All information from scp-wiki.net
- The Fires of Pangloss SCP-1612 Object Class: Safe
Description: SCP-1612 is a previously unknown variation of soya bean plant. Instances of SCP-1612 continually secrete a volatile, pyrophoric oil from the central and peripheral zones of their apical meristems. The resultant flame (SCP-1612-1) is generally small and well-controlled, but intermittent flares have previously caused first-degree burns in nursery personnel. The source of additional mass SCP-1612 uses to produce the oil is yet to be determined. Experimentation has shown that SCp-1612-1 is extremely difficult to extinguish. Oxygen deprivation of below 3% by volume is required to prevent combustion of the secreted oil. It has been discovered that SCP-1612-1 is resistant to dousing. When SCP-1612 is submerged in water, SCP-1612-1 will continue to burn for several seconds before cessation. However, when SCP-1612 is re-introduced to standard conditions, SCP-1621-1 will reignite. Regular watering of SCP-1612 has shown to produce a reduction in activity from SCP-1612-1. SCP-1612 was initially discovered near the base of Mount Kazbek, Georgia at 42O40’N, 44O35’E. Since then, groves of SCP-1612 have been found in numerous locations on all seven continents, with each grove containing between 20 and 100 instances. The largest groves have been found in the Great Rift Valley, Kenya, and the Indus River Basin.
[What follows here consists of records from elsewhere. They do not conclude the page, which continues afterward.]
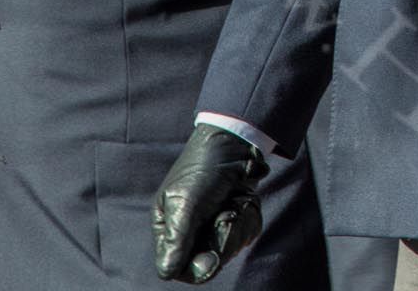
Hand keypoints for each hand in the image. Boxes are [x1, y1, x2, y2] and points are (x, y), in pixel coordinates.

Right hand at [152, 125, 267, 282]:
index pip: (177, 268)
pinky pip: (247, 234)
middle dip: (223, 238)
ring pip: (231, 249)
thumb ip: (177, 240)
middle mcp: (190, 232)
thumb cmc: (203, 170)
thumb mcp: (185, 203)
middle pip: (209, 263)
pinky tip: (244, 199)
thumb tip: (167, 274)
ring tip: (234, 201)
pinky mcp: (235, 219)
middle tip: (226, 213)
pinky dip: (250, 217)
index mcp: (168, 229)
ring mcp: (214, 226)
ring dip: (238, 224)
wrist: (236, 142)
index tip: (211, 256)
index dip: (196, 268)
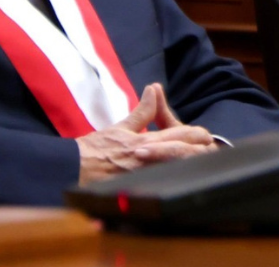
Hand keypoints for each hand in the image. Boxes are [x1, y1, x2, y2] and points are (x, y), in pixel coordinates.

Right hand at [76, 84, 216, 184]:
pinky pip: (165, 183)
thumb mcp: (120, 127)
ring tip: (199, 162)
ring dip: (190, 163)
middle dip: (201, 150)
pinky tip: (181, 178)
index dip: (198, 135)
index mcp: (146, 142)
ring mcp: (145, 176)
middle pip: (187, 152)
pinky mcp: (138, 189)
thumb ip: (143, 111)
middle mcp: (149, 159)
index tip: (205, 136)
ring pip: (179, 168)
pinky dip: (175, 177)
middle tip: (209, 149)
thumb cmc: (93, 149)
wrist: (69, 170)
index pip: (184, 134)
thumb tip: (154, 89)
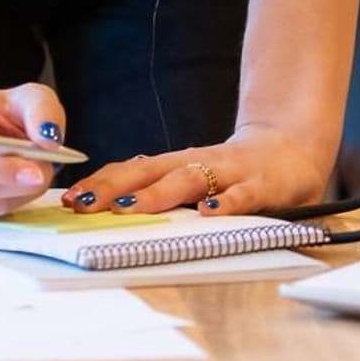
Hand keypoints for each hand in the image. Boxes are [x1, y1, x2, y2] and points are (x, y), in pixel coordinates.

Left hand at [61, 123, 334, 218]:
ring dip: (157, 195)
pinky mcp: (263, 184)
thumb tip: (114, 209)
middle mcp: (197, 164)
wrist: (291, 146)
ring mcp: (229, 172)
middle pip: (148, 173)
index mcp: (177, 165)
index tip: (69, 199)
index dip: (100, 184)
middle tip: (82, 205)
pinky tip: (210, 214)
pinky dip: (227, 203)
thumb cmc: (235, 171)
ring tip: (130, 208)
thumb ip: (163, 190)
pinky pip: (243, 195)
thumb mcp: (193, 178)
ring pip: (187, 180)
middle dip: (113, 189)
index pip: (131, 170)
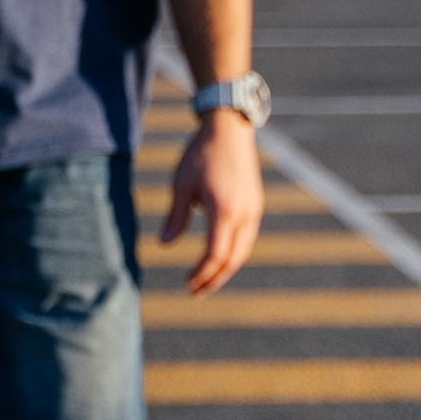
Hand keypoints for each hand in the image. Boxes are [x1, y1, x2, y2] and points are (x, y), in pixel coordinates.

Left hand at [162, 112, 263, 296]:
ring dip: (224, 270)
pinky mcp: (255, 205)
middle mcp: (243, 214)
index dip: (201, 274)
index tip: (187, 284)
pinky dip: (233, 254)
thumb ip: (176, 216)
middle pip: (232, 260)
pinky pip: (247, 239)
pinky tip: (218, 258)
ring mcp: (253, 210)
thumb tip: (165, 245)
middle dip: (213, 279)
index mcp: (223, 210)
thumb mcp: (181, 184)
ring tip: (206, 280)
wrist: (229, 128)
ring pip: (242, 252)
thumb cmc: (201, 153)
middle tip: (194, 292)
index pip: (215, 255)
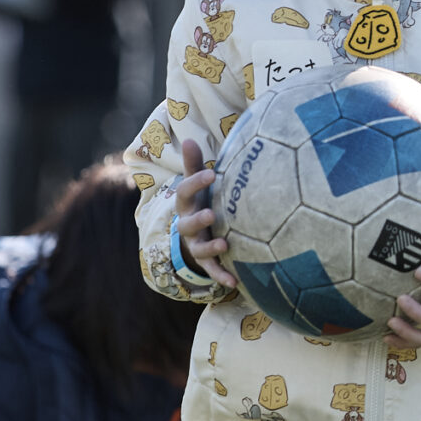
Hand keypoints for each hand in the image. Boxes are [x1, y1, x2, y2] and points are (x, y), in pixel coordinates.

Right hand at [173, 140, 233, 287]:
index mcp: (186, 204)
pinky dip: (222, 276)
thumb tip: (189, 138)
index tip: (212, 173)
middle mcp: (188, 225)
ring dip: (211, 248)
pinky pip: (213, 270)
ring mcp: (196, 244)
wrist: (193, 235)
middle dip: (199, 219)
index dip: (196, 182)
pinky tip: (235, 282)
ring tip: (224, 245)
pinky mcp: (207, 261)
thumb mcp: (196, 185)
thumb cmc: (199, 202)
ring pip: (200, 249)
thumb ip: (194, 165)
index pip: (185, 192)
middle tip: (212, 213)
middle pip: (188, 223)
- The Rot Skull SCP-077 Object Class: Euclid
Description: SCP-077 appears to be the top half of a human skull engraved with runes, each filled with an unidentified black resin. The runes change every lunar month (defined by the full moon rising above the horizon in Ireland), as well as the winter and summer solstices, the spring and autumn equinoxes, and whenever a partial, annular, or total solar or lunar eclipse is visible from Ireland. If these engravings are not read aloud at least once within a 24-hour period, the eye sockets and nasal cavity of SCP-077 will emit SCP-077-1. SCP-077-1 is a luminescent green vapor whose precise nature remains undetermined; it is to be noted that, although SCP-077-1 behaves as a normal gas in all other ways, it only occupies those spaces which are within SCP-077’s effective “line of sight”, and does not flow into the space behind SCP-077 unless confined. Opaque impermeable barriers with no biological content can provide temporary protect from SCP-077-1; however, attempts to permanently contain SCP-077 within opaque containers have failed, due to the artifact’s production of sufficient quantities of SCP-077-1 to explosively rupture these containers. All biological material (with the obvious exception of SCP-077 itself) which comes into contact with SCP-077-1 is instantly transformed into viscous, malodorous ooze; the ooze has been identified as the rotted flesh of potato tubers which have been severely infected with potato blight. One (1) cubic centimeter of SCP-077-1 transforms upwards of 800 grams of biological material. Reading SCP-077’s engravings has noticeable, if transient, effects on the health of the readers. These effects include nausea, cramps, headache, dizziness, incontinence, fever, skin rashes, nosebleeds, and fugue states . Effects intensify as the time between readings increases, and can become cumulative for individuals who read the engravings too many times consecutively and/or too frequently. Readers have a 60% chance of developing an allergy to potatoes.
The artifact was recovered from BLANK BLANK in the village of [REDACTED], Ireland. Locals have built a shrine around the artifact , where upwards of [REDACTED] participants would engage in a nightly ritual.
Fragmentary historical documents, retrieved from the remnants of the village church (see archive 077-1576) and library (see archive 077-1582), indicate that the artifact existed as early as 1848, at which point in time it is described in highly positive terms – including ‘proctor’ and [REDACTED]. By 1869, however, references to the artifact are fearful, resentful, and couched in euphemism.